Only an exact reprint of all the data is acceptable.

BEGIN Records

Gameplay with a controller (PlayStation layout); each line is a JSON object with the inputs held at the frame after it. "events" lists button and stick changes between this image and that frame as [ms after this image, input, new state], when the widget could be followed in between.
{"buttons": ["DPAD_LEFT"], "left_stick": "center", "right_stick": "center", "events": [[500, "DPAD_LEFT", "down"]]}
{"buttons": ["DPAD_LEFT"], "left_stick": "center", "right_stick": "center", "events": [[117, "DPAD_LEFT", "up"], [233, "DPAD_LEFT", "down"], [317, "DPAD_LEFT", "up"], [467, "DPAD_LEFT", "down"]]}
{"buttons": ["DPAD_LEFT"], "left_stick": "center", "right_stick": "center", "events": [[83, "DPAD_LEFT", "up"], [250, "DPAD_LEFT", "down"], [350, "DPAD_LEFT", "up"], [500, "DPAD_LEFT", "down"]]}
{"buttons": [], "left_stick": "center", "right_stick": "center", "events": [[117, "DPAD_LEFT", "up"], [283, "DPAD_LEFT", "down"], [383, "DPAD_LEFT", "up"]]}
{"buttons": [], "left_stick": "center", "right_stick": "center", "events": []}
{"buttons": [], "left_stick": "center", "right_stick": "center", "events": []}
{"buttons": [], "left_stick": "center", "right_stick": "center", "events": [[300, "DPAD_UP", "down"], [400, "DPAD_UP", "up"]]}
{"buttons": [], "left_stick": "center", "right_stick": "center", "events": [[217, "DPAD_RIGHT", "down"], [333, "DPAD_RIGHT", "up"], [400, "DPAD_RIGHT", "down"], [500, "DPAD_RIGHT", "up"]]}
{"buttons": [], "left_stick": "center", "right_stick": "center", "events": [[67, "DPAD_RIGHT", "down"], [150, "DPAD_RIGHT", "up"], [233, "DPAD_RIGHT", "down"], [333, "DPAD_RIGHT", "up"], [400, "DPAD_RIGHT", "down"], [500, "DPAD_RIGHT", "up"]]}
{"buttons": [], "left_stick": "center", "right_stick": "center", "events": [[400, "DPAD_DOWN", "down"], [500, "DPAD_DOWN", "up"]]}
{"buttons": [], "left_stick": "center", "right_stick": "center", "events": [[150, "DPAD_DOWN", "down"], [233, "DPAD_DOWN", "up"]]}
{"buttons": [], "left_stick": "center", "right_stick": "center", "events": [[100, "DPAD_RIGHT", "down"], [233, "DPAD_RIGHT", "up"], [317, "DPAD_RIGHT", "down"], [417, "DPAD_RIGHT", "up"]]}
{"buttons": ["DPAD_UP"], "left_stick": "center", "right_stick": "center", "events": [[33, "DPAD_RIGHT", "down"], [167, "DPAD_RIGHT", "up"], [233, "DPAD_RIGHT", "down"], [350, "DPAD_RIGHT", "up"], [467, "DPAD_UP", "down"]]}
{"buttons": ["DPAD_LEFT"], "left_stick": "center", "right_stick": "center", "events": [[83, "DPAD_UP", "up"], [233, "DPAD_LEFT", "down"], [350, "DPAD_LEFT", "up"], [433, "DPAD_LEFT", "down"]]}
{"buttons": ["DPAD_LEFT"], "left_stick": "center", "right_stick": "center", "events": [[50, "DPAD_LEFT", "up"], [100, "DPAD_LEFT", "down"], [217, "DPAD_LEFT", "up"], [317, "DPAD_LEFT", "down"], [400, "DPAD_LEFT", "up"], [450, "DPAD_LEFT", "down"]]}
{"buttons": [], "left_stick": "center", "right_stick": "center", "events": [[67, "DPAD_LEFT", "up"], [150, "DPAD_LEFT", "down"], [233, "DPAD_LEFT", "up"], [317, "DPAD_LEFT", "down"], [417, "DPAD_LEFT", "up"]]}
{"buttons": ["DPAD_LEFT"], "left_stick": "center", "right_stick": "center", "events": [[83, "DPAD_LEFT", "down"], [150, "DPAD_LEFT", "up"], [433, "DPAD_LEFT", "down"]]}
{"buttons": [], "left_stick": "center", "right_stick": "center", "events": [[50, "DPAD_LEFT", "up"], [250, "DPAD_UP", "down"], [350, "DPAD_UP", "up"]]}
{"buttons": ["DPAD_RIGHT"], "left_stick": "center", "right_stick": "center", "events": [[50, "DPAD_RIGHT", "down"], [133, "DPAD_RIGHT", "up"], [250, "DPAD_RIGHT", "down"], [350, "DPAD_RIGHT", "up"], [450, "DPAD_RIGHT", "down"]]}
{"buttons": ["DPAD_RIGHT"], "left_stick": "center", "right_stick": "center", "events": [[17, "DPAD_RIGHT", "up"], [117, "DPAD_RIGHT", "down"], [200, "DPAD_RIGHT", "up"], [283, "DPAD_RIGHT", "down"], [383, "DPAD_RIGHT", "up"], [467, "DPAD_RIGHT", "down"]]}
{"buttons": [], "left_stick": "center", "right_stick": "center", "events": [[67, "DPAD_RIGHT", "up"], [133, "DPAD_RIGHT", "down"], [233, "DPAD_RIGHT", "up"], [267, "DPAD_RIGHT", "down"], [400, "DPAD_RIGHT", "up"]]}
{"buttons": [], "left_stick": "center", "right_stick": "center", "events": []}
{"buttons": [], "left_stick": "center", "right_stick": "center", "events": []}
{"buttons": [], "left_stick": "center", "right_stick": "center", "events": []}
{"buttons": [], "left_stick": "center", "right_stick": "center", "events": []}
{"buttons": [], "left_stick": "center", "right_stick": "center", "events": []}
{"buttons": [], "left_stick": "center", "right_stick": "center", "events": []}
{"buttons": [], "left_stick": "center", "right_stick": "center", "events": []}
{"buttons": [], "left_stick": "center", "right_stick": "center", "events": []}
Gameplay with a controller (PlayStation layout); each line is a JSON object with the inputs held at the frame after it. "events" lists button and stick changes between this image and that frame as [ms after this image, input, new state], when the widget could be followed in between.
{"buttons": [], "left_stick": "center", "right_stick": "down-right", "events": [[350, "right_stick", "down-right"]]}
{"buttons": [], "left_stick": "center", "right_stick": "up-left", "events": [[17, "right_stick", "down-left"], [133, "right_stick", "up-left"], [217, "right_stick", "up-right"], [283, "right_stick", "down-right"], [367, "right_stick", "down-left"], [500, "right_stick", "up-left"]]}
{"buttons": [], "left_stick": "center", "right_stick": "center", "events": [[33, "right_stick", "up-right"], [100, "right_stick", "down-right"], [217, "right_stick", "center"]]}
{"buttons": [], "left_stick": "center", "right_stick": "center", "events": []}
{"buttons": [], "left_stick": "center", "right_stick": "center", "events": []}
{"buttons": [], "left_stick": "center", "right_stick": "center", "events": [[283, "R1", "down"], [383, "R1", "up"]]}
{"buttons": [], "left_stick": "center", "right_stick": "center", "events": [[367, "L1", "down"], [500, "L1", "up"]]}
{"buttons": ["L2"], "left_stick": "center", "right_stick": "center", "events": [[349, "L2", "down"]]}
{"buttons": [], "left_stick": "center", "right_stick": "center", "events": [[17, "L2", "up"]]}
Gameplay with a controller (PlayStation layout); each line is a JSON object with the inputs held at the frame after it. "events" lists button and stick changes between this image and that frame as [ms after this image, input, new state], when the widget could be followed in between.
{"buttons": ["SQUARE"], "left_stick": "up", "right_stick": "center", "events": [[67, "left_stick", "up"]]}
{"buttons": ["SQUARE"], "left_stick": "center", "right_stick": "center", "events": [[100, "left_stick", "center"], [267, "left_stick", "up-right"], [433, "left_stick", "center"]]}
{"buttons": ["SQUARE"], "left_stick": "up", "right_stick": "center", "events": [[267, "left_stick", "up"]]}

END Records

**Output:**
Gameplay with a controller (PlayStation layout); each line is a JSON object with the inputs held at the frame after it. "events" lists button and stick changes between this image and that frame as [ms after this image, input, new state], when the widget could be followed in between.
{"buttons": ["DPAD_LEFT"], "left_stick": "center", "right_stick": "center", "events": [[500, "DPAD_LEFT", "down"]]}
{"buttons": ["DPAD_LEFT"], "left_stick": "center", "right_stick": "center", "events": [[117, "DPAD_LEFT", "up"], [233, "DPAD_LEFT", "down"], [317, "DPAD_LEFT", "up"], [467, "DPAD_LEFT", "down"]]}
{"buttons": ["DPAD_LEFT"], "left_stick": "center", "right_stick": "center", "events": [[83, "DPAD_LEFT", "up"], [250, "DPAD_LEFT", "down"], [350, "DPAD_LEFT", "up"], [500, "DPAD_LEFT", "down"]]}
{"buttons": [], "left_stick": "center", "right_stick": "center", "events": [[117, "DPAD_LEFT", "up"], [283, "DPAD_LEFT", "down"], [383, "DPAD_LEFT", "up"]]}
{"buttons": [], "left_stick": "center", "right_stick": "center", "events": []}
{"buttons": [], "left_stick": "center", "right_stick": "center", "events": []}
{"buttons": [], "left_stick": "center", "right_stick": "center", "events": [[300, "DPAD_UP", "down"], [400, "DPAD_UP", "up"]]}
{"buttons": [], "left_stick": "center", "right_stick": "center", "events": [[217, "DPAD_RIGHT", "down"], [333, "DPAD_RIGHT", "up"], [400, "DPAD_RIGHT", "down"], [500, "DPAD_RIGHT", "up"]]}
{"buttons": [], "left_stick": "center", "right_stick": "center", "events": [[67, "DPAD_RIGHT", "down"], [150, "DPAD_RIGHT", "up"], [233, "DPAD_RIGHT", "down"], [333, "DPAD_RIGHT", "up"], [400, "DPAD_RIGHT", "down"], [500, "DPAD_RIGHT", "up"]]}
{"buttons": [], "left_stick": "center", "right_stick": "center", "events": [[400, "DPAD_DOWN", "down"], [500, "DPAD_DOWN", "up"]]}
{"buttons": [], "left_stick": "center", "right_stick": "center", "events": [[150, "DPAD_DOWN", "down"], [233, "DPAD_DOWN", "up"]]}
{"buttons": [], "left_stick": "center", "right_stick": "center", "events": [[100, "DPAD_RIGHT", "down"], [233, "DPAD_RIGHT", "up"], [317, "DPAD_RIGHT", "down"], [417, "DPAD_RIGHT", "up"]]}
{"buttons": ["DPAD_UP"], "left_stick": "center", "right_stick": "center", "events": [[33, "DPAD_RIGHT", "down"], [167, "DPAD_RIGHT", "up"], [233, "DPAD_RIGHT", "down"], [350, "DPAD_RIGHT", "up"], [467, "DPAD_UP", "down"]]}
{"buttons": ["DPAD_LEFT"], "left_stick": "center", "right_stick": "center", "events": [[83, "DPAD_UP", "up"], [233, "DPAD_LEFT", "down"], [350, "DPAD_LEFT", "up"], [433, "DPAD_LEFT", "down"]]}
{"buttons": ["DPAD_LEFT"], "left_stick": "center", "right_stick": "center", "events": [[50, "DPAD_LEFT", "up"], [100, "DPAD_LEFT", "down"], [217, "DPAD_LEFT", "up"], [317, "DPAD_LEFT", "down"], [400, "DPAD_LEFT", "up"], [450, "DPAD_LEFT", "down"]]}
{"buttons": [], "left_stick": "center", "right_stick": "center", "events": [[67, "DPAD_LEFT", "up"], [150, "DPAD_LEFT", "down"], [233, "DPAD_LEFT", "up"], [317, "DPAD_LEFT", "down"], [417, "DPAD_LEFT", "up"]]}
{"buttons": ["DPAD_LEFT"], "left_stick": "center", "right_stick": "center", "events": [[83, "DPAD_LEFT", "down"], [150, "DPAD_LEFT", "up"], [433, "DPAD_LEFT", "down"]]}
{"buttons": [], "left_stick": "center", "right_stick": "center", "events": [[50, "DPAD_LEFT", "up"], [250, "DPAD_UP", "down"], [350, "DPAD_UP", "up"]]}
{"buttons": ["DPAD_RIGHT"], "left_stick": "center", "right_stick": "center", "events": [[50, "DPAD_RIGHT", "down"], [133, "DPAD_RIGHT", "up"], [250, "DPAD_RIGHT", "down"], [350, "DPAD_RIGHT", "up"], [450, "DPAD_RIGHT", "down"]]}
{"buttons": ["DPAD_RIGHT"], "left_stick": "center", "right_stick": "center", "events": [[17, "DPAD_RIGHT", "up"], [117, "DPAD_RIGHT", "down"], [200, "DPAD_RIGHT", "up"], [283, "DPAD_RIGHT", "down"], [383, "DPAD_RIGHT", "up"], [467, "DPAD_RIGHT", "down"]]}
{"buttons": [], "left_stick": "center", "right_stick": "center", "events": [[67, "DPAD_RIGHT", "up"], [133, "DPAD_RIGHT", "down"], [233, "DPAD_RIGHT", "up"], [267, "DPAD_RIGHT", "down"], [400, "DPAD_RIGHT", "up"]]}
{"buttons": [], "left_stick": "center", "right_stick": "center", "events": []}
{"buttons": [], "left_stick": "center", "right_stick": "center", "events": []}
{"buttons": [], "left_stick": "center", "right_stick": "center", "events": []}
{"buttons": [], "left_stick": "center", "right_stick": "center", "events": []}
{"buttons": [], "left_stick": "center", "right_stick": "center", "events": []}
{"buttons": [], "left_stick": "center", "right_stick": "center", "events": []}
{"buttons": [], "left_stick": "center", "right_stick": "center", "events": []}
{"buttons": [], "left_stick": "center", "right_stick": "center", "events": []}
Gameplay with a controller (PlayStation layout); each line is a JSON object with the inputs held at the frame after it. "events" lists button and stick changes between this image and that frame as [ms after this image, input, new state], when the widget could be followed in between.
{"buttons": [], "left_stick": "center", "right_stick": "down-right", "events": [[350, "right_stick", "down-right"]]}
{"buttons": [], "left_stick": "center", "right_stick": "up-left", "events": [[17, "right_stick", "down-left"], [133, "right_stick", "up-left"], [217, "right_stick", "up-right"], [283, "right_stick", "down-right"], [367, "right_stick", "down-left"], [500, "right_stick", "up-left"]]}
{"buttons": [], "left_stick": "center", "right_stick": "center", "events": [[33, "right_stick", "up-right"], [100, "right_stick", "down-right"], [217, "right_stick", "center"]]}
{"buttons": [], "left_stick": "center", "right_stick": "center", "events": []}
{"buttons": [], "left_stick": "center", "right_stick": "center", "events": []}
{"buttons": [], "left_stick": "center", "right_stick": "center", "events": [[283, "R1", "down"], [383, "R1", "up"]]}
{"buttons": [], "left_stick": "center", "right_stick": "center", "events": [[367, "L1", "down"], [500, "L1", "up"]]}
{"buttons": ["L2"], "left_stick": "center", "right_stick": "center", "events": [[349, "L2", "down"]]}
{"buttons": [], "left_stick": "center", "right_stick": "center", "events": [[17, "L2", "up"]]}
Gameplay with a controller (PlayStation layout); each line is a JSON object with the inputs held at the frame after it. "events" lists button and stick changes between this image and that frame as [ms after this image, input, new state], when the widget could be followed in between.
{"buttons": ["SQUARE"], "left_stick": "up", "right_stick": "center", "events": [[67, "left_stick", "up"]]}
{"buttons": ["SQUARE"], "left_stick": "center", "right_stick": "center", "events": [[100, "left_stick", "center"], [267, "left_stick", "up-right"], [433, "left_stick", "center"]]}
{"buttons": ["SQUARE"], "left_stick": "up", "right_stick": "center", "events": [[267, "left_stick", "up"]]}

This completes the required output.